Natural and synthetic compounds suppress inflammasome activation in NLRP3-driven pathologies

This systematic review evaluated the potential of natural compounds, including oridonin and pristimerin, as well as synthetic inhibitors like MCC950 and entrectinib, in targeting NLRP3-driven pathologies. The scope included conditions such as gouty arthritis, ischemia-reperfusion injury, neurodegenerative disorders, and metabolic syndromes. The review did not report a specific population, sample size, or clinical setting, focusing instead on mechanistic evidence derived from upstream regulatory networks.

The primary outcome assessed was the suppression of inflammasome activation. Evidence indicates that both natural compounds and synthetic inhibitors disrupt the NEK7-NLRP3 interaction, a critical step in inflammasome assembly. This disruption leads to the suppression of inflammasome activation. However, the review did not provide absolute numbers, effect sizes, or p-values for these mechanistic observations.

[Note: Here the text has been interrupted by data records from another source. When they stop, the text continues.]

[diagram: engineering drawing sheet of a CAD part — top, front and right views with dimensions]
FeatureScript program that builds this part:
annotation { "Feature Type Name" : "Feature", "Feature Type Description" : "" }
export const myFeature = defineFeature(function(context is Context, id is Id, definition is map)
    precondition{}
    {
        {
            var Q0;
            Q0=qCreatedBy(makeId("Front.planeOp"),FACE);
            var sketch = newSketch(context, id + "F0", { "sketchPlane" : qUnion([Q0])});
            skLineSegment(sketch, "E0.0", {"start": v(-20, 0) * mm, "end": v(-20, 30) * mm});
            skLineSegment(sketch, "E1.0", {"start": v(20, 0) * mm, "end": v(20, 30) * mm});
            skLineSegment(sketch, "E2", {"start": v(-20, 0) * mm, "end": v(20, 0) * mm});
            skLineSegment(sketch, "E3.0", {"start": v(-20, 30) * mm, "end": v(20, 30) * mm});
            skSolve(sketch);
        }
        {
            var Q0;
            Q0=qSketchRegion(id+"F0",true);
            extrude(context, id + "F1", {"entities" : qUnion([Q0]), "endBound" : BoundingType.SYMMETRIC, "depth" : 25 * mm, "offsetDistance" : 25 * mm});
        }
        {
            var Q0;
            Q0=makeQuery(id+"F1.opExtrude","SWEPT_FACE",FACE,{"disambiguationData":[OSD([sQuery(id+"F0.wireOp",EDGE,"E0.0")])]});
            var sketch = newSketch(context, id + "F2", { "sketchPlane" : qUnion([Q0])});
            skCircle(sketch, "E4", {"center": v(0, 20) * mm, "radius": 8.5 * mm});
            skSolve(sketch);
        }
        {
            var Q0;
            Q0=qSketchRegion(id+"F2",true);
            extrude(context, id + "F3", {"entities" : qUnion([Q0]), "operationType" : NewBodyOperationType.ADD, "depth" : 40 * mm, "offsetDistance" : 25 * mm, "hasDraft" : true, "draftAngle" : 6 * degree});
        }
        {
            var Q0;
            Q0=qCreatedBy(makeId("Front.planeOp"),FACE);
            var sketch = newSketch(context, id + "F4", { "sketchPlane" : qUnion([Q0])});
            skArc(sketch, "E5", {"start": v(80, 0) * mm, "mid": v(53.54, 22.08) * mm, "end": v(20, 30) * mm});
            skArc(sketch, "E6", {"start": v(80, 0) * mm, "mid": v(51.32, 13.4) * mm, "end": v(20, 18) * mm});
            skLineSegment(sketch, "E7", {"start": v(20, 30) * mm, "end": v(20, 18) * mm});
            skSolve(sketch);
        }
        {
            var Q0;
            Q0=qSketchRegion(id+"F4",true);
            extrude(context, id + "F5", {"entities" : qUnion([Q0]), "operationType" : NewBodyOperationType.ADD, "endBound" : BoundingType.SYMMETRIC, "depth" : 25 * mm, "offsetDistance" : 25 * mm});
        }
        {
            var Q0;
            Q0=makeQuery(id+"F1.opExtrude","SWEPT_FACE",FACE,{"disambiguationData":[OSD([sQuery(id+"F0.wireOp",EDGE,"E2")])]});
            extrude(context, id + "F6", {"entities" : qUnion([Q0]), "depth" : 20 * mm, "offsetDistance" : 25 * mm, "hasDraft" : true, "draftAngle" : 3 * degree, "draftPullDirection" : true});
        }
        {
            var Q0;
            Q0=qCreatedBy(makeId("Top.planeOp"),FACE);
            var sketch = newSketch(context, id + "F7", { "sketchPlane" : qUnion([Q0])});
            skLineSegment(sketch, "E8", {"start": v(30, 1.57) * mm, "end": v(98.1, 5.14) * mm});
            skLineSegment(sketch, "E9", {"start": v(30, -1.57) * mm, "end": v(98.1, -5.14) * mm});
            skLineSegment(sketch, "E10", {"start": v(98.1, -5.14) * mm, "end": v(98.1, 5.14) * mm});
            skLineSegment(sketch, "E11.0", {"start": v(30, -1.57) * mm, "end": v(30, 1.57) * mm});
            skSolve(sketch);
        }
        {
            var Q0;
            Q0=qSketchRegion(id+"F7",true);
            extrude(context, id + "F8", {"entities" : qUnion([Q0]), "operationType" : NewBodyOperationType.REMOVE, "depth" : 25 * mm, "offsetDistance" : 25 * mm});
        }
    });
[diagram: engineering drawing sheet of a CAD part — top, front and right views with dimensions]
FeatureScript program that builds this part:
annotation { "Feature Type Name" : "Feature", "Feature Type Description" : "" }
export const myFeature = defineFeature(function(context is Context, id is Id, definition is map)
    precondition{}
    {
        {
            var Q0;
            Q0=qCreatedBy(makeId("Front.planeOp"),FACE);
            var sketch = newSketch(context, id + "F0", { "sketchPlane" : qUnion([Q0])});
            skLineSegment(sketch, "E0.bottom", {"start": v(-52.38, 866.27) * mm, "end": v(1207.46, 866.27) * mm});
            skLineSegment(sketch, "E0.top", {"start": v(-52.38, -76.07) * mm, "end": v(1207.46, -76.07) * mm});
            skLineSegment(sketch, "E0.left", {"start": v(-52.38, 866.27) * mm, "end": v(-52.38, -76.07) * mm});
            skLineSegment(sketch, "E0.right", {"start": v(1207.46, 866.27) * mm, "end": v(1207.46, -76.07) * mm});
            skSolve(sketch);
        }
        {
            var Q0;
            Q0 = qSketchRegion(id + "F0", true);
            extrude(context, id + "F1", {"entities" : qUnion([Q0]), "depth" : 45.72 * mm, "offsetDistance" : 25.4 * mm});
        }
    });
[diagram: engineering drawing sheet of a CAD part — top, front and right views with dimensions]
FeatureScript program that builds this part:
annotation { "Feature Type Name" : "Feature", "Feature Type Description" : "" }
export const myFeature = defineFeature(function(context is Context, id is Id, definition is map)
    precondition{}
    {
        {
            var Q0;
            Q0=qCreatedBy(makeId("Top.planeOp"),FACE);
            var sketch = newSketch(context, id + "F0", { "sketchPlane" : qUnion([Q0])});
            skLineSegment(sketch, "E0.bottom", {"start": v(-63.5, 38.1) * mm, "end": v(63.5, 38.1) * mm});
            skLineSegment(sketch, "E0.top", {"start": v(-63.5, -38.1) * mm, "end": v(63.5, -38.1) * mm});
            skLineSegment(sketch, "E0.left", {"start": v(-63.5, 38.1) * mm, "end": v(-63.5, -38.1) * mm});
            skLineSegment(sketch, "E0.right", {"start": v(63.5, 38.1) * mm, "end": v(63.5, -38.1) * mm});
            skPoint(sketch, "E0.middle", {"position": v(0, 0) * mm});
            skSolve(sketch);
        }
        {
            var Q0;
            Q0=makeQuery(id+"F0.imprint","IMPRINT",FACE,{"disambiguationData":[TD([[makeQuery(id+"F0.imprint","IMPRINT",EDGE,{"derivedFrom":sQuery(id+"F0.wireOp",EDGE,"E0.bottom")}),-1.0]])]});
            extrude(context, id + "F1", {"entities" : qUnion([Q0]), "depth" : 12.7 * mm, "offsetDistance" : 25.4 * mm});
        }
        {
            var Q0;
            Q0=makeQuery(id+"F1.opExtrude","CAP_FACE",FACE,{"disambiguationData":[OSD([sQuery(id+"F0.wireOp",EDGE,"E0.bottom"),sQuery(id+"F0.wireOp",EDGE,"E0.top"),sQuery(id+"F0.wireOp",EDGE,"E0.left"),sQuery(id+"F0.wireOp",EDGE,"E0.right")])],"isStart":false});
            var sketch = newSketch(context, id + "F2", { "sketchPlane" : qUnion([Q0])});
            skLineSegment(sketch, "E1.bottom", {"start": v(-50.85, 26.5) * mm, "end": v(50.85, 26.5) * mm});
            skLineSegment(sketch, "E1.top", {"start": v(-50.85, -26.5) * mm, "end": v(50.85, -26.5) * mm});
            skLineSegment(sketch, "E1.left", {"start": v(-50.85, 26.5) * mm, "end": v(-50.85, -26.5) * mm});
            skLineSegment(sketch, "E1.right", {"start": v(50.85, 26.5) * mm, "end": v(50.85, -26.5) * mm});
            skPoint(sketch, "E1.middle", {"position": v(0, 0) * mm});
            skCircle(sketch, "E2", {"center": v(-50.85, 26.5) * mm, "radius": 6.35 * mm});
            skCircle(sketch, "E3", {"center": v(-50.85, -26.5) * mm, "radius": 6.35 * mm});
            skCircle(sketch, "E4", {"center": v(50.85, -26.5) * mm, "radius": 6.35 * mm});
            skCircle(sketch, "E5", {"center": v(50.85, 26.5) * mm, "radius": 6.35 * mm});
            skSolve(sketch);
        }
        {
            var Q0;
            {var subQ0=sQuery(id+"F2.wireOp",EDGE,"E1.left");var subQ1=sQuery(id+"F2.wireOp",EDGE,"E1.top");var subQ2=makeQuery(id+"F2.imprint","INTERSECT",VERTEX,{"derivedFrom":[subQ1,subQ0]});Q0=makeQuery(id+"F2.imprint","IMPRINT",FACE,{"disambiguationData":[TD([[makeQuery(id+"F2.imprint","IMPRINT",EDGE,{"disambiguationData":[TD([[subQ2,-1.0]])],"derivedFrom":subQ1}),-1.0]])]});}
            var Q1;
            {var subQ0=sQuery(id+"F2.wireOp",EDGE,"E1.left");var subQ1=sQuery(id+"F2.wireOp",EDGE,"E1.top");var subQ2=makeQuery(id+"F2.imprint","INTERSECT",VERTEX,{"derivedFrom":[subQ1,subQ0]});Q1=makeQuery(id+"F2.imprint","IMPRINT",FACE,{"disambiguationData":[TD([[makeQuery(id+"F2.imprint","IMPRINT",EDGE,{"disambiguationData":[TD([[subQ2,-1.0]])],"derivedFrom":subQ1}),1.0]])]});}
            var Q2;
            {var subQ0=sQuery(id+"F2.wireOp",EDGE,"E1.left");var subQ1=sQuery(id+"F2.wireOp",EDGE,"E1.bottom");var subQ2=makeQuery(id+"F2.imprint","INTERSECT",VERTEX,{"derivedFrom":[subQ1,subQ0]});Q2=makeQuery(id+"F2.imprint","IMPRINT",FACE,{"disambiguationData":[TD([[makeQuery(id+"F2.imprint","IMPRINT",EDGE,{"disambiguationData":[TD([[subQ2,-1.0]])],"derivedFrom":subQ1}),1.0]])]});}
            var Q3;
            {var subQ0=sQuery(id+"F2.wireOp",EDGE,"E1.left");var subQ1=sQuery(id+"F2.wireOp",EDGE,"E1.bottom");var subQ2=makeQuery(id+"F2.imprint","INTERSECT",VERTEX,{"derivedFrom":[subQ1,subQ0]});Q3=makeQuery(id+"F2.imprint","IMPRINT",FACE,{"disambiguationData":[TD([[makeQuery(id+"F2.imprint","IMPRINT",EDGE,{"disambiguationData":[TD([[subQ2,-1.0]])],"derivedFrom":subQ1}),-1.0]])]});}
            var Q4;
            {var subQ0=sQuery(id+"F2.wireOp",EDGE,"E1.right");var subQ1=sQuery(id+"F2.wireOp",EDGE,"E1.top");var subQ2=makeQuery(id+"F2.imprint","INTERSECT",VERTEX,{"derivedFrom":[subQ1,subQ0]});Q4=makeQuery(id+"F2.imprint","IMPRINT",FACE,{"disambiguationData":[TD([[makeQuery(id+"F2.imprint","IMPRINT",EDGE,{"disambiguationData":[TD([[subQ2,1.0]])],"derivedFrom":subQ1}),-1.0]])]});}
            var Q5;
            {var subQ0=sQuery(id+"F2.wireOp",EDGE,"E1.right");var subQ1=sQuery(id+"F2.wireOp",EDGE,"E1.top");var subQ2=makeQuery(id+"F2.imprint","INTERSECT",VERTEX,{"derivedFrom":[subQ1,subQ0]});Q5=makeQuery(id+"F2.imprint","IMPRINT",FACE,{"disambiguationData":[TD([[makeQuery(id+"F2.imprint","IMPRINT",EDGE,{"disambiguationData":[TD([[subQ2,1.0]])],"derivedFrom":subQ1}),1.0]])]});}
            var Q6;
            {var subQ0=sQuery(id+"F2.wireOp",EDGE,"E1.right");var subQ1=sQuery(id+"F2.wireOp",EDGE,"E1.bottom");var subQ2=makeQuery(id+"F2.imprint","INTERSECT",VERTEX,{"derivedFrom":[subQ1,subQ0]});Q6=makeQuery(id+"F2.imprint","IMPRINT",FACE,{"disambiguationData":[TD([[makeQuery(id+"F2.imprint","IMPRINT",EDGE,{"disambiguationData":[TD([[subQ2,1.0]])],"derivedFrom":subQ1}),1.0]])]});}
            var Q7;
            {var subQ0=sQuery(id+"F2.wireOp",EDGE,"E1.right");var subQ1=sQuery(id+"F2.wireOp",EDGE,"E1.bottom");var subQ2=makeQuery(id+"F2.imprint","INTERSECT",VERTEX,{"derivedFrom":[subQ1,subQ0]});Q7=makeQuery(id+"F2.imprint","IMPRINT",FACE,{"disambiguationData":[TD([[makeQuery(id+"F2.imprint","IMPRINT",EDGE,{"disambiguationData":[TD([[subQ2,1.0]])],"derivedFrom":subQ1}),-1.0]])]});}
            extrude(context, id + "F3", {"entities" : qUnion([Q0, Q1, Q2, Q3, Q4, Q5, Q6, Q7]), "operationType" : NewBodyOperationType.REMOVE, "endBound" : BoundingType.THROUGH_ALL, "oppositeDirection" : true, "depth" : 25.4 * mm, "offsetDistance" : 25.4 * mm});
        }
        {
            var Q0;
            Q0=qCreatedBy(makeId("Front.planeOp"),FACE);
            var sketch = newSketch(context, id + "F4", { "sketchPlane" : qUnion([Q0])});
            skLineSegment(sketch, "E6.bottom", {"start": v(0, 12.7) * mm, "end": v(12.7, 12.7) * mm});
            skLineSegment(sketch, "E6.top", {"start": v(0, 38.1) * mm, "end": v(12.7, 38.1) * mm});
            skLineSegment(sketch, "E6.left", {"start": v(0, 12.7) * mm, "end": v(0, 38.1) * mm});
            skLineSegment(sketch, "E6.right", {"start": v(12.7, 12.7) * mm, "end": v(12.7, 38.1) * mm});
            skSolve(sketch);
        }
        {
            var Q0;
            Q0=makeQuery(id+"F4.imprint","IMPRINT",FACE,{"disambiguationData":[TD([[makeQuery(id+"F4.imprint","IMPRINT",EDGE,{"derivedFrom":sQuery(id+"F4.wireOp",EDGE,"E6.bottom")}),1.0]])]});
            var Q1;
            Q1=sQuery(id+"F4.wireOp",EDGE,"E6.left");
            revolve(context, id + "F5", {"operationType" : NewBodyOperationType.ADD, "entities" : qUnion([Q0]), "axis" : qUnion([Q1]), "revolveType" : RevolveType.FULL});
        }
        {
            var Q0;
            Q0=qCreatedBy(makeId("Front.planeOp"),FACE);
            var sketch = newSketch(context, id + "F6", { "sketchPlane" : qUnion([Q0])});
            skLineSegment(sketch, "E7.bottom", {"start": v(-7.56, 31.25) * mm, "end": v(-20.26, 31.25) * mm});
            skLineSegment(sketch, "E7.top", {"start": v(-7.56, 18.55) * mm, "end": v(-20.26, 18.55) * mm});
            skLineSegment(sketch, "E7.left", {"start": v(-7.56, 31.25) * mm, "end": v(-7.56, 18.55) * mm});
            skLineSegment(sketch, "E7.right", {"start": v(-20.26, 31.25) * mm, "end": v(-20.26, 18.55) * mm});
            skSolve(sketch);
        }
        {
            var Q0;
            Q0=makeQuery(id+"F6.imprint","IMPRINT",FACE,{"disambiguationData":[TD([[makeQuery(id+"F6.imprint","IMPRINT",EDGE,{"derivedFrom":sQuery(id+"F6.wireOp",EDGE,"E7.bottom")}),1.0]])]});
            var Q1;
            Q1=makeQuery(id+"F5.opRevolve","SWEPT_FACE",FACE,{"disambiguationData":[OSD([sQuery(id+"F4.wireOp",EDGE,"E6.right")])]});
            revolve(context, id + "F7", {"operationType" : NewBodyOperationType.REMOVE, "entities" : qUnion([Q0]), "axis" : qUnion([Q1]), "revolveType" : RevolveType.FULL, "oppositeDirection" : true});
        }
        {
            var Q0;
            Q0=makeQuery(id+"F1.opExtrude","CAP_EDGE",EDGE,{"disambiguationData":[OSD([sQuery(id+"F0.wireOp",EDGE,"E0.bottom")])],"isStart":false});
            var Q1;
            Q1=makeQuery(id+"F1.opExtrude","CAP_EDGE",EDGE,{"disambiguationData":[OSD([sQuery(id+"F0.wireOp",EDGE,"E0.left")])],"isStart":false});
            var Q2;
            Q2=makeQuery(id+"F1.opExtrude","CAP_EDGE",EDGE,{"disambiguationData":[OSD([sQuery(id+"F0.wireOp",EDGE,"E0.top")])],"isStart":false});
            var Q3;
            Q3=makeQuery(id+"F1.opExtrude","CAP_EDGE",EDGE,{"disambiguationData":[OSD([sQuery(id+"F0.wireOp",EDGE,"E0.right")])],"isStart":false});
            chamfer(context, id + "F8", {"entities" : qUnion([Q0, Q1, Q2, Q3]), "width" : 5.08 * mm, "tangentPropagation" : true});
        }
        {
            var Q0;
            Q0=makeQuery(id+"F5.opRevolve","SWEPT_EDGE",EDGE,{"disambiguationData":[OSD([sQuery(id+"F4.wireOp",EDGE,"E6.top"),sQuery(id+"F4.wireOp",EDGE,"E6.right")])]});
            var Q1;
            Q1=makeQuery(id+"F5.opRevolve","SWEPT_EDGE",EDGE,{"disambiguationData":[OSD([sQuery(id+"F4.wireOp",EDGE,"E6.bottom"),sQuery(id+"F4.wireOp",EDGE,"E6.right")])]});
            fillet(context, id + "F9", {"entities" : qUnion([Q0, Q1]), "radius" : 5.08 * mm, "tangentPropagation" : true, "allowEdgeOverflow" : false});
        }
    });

Safety and tolerability data were not reported in the review. Adverse events, serious adverse events, discontinuations, and general tolerability profiles for these agents were not described. The review also did not specify a comparator group for the interventions. Consequently, the clinical safety profile of these specific compounds in human trials remains undefined based on this evidence.

Key limitations include the absence of reported patient populations, sample sizes, and follow-up durations. The study design was a review of molecular mechanisms rather than a clinical trial, which limits direct translation to patient outcomes. Funding sources and conflicts of interest were not reported. The practice relevance is identified as novel therapeutic strategies, but the certainty is constrained by the mechanistic nature of the data and the lack of reported adverse events.